Educating Peter is a 1992 American short documentary film directed by Gerardine Wurzburg about Peter Gwazdauskas, a special needs student with Down syndrome, and his inclusion in a standard third grade classroom in Blacksburg, Virginia. It won an Oscar at the 65th Academy Awards in 1993 for Documentary Short Subject.

== Overview ==
Peter Gwazdauskas, a third-grade boy with Down syndrome, is attending a traditional school with typically developing students for the first time. Previously, he was enrolled in a school exclusively for students with disabilities. His transition is based on federal law, which requires that students with disabilities be educated alongside their peers in traditional schools.

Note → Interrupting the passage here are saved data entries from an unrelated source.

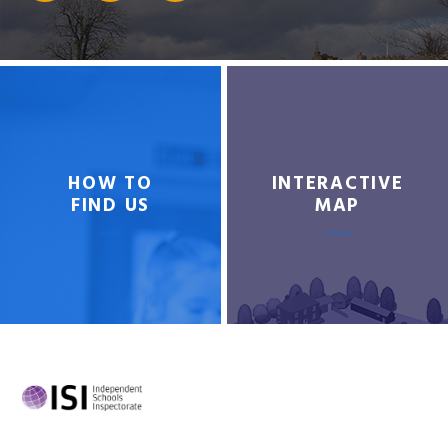
HOW TO
INTERACTIVE
FIND US
MAP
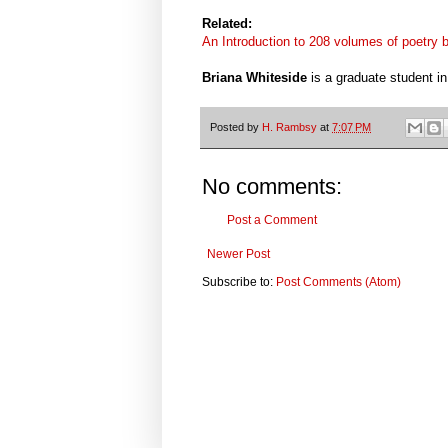
Related:
An Introduction to 208 volumes of poetry
Briana Whiteside
is a graduate student i
Posted by
H. Rambsy
at
7:07 PM
No comments:
Post a Comment
Newer Post
Subscribe to:
Post Comments (Atom)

At first, Peter struggles. During the first half of the school year, he displays challenging behaviors such as making loud noises, rolling on the floor, and occasionally acting aggressively toward classmates. However, by January, his behavior begins to improve significantly. By the end of the school year, he is doing well.

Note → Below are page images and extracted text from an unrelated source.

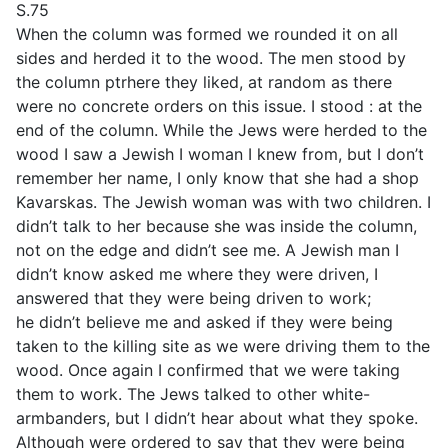
S.75
When the column was formed we rounded it on all
sides and herded it to the wood. The men stood by
the column ptrhere they liked, at random as there
were no concrete orders on this issue. I stood : at the
end of the column. While the Jews were herded to the
wood I saw a Jewish I woman I knew from, but I don’t
remember her name, I only know that she had a shop
Kavarskas. The Jewish woman was with two children. I
didn’t talk to her because she was inside the column,
not on the edge and didn’t see me. A Jewish man I
didn’t know asked me where they were driven, I
answered that they were being driven to work;
he didn’t believe me and asked if they were being
taken to the killing site as we were driving them to the
wood. Once again I confirmed that we were taking
them to work. The Jews talked to other white-
armbanders, but I didn’t hear about what they spoke.
Although were ordered to say that they were being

Recognizing his progress, the school awards Peter an "Exceptional Student" award on the last day of school, celebrating his achievements along with his classmates.

==Cast==
- Judy Gwazdauskas as Herself (Peter's Mother)
- Frank Gwazdauskas as Himself (Peter's Father)
- Peter Gwazdauskas as Himself
- Mrs. Martha Ann Stallings (Peter's Teacher) and her class.
- Mrs. Colley (Special Education Teacher)

==Sequel==
Graduating Peter was released in 2001. The sequel follows Peter in middle school, high school, and his high school graduation.